Verses 1-11
IV. PENTECOSTAL CHURCH UNFOLDING IN PENAL POWER.
1. Ananias and Sapphira , Acts 5:1-11 .
The Spirit of light and love dwelling in this Pentecostal Church is also the Spirit of judgment. And, as the Spirit has now shown its power of love, so in this Church is the very place to show how severe its absolute standard of judgment is. And this is now done in the case of Ananias and Sapphira.
Their offence, according to the average standard of human morality, was not a very heinous one. In performing a large act of charity they had not defrauded anybody of a penny. They had simply retained a part of their own money and then denied the fact. Should a tradesman at the present day, for the sake of an undue credit for liberality, pretend to have donated half his income when he had given only a quarter, it would simply be esteemed a disreputable prevarication, but not sufficiently criminal to be amenable to human law. To worldly men, therefore, the fate of these two persons will ever seem to be unreasonably severe. We reject all naturalistic solutions, such as maintain that the deaths were not miraculous, but the natural effects of terror. Nor is any solution obtained by subdividing the sin into various parts, as some commentators have done, and showing to how many sins it amounted. Nor can any person probably be satisfied unless he can see the validity of the following considerations:
1 . The Divine Spirit being present with unparalleled power in the Church, the sin, as Peter says, (Acts 5:3-4,) is directly against Him. The sinner comes directly in contact with the pure Absolute, and is tried and executed by the absolute Purity and Law. Now the wonder is, when we realize that Presence, not that any one should be struck dead, but that any one, even the holiest of infirm mortals, should for a moment live. And this is a complete answer so far as any absolute injustice is concerned. Yet the question still remains, Why were these two selected as instances of absolute justice? It is, then, not a question of right or wrong, but of divine propriety. The question is not, Was this dispensation just? for of that there is no doubt; but it is, Why was this particular justice inflicted?
2 . The reason for this selection was to present and record at this beginning of the Christian Church a representative and memorial instance of the just doom of the hypocrite. The first Sabbath-breaker; and Achan, the appropriator of a Babylonish garment on the first entrance into Canaan; and Nadab and Abihu at the first founding of the priesthood, were punished with death at a beginning, with absolute justice. This was, in each case, a primordial token, and a declaration to all the future, what, if inflicted with exactness, the true deserts and punishments of the transgressor are. Such inflictions are at start the divine protest against the conclusion that God’s future forbearance towards sin is any contradiction of the fatal desert of sin. They are examples hung up at the commencement, once for all, that the wages of sin is death, a death which it is God’s right at any moment to inflict. Now this present couple were at any rate deliberate, positive, conceited, and intentionally permanent hypocrites. Their death was God’s declaration to all future ages of the true deserts of all deliberate hypocrites in the Church of Christ.

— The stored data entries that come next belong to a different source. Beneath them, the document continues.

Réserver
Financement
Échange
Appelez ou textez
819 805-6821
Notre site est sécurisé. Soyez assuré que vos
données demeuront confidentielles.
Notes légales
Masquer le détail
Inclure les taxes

This special punishment was not meted out, therefore, from the fact that these two were sinners above all others. Worse sinners, both in the apostolic and later Church, have lived and died naturally. Simon Magus was a far viler sinner, yet underwent a far milder penalty before this same apostle.
3 . Peter’s share in the matter is not that of an originator or proper author of the death of the two sinners, but of a divinely required agent of God. By the extraordinary charism of the discerning of spirits he knows their secret sin; by the inspiration of the indwelling Spirit he knows their doom; by the impulsive command of God he pronounces it. Of the sentence the omnipotent God, is the executioner.
4 . Romanists maintain that the act was simply a deed of excommunication performed by Peter, and of the same nature as the destruction of the flesh specified by Paul in 1 Corinthians 5:5. And on this Romanism and her Pope have based that terrible right of excommunication before which kings and nations once trembled, by which the fiery and bloody Inquisition was established, and dissenters from Popery, by thousands, have been cruelly murdered. Yet it is no doubt true that apostles were sometimes the required agents of divine infliction, and that St. Paul’s words describe a case like this of Ananias. And thence, after all, we deduce the consoling view that this display of wrath was an infinite mercy. It probably was the destruction of the flesh that the spirit may be saved in the day of the Lord Jesus, 1 Corinthians 5:5. We do not, therefore, recognise this as a case of the sin against the Holy Ghost. For not every insult to the Spirit is recognised by the Holy Ghost as the blasphemy against itself. (See note on Matthew 12:32.)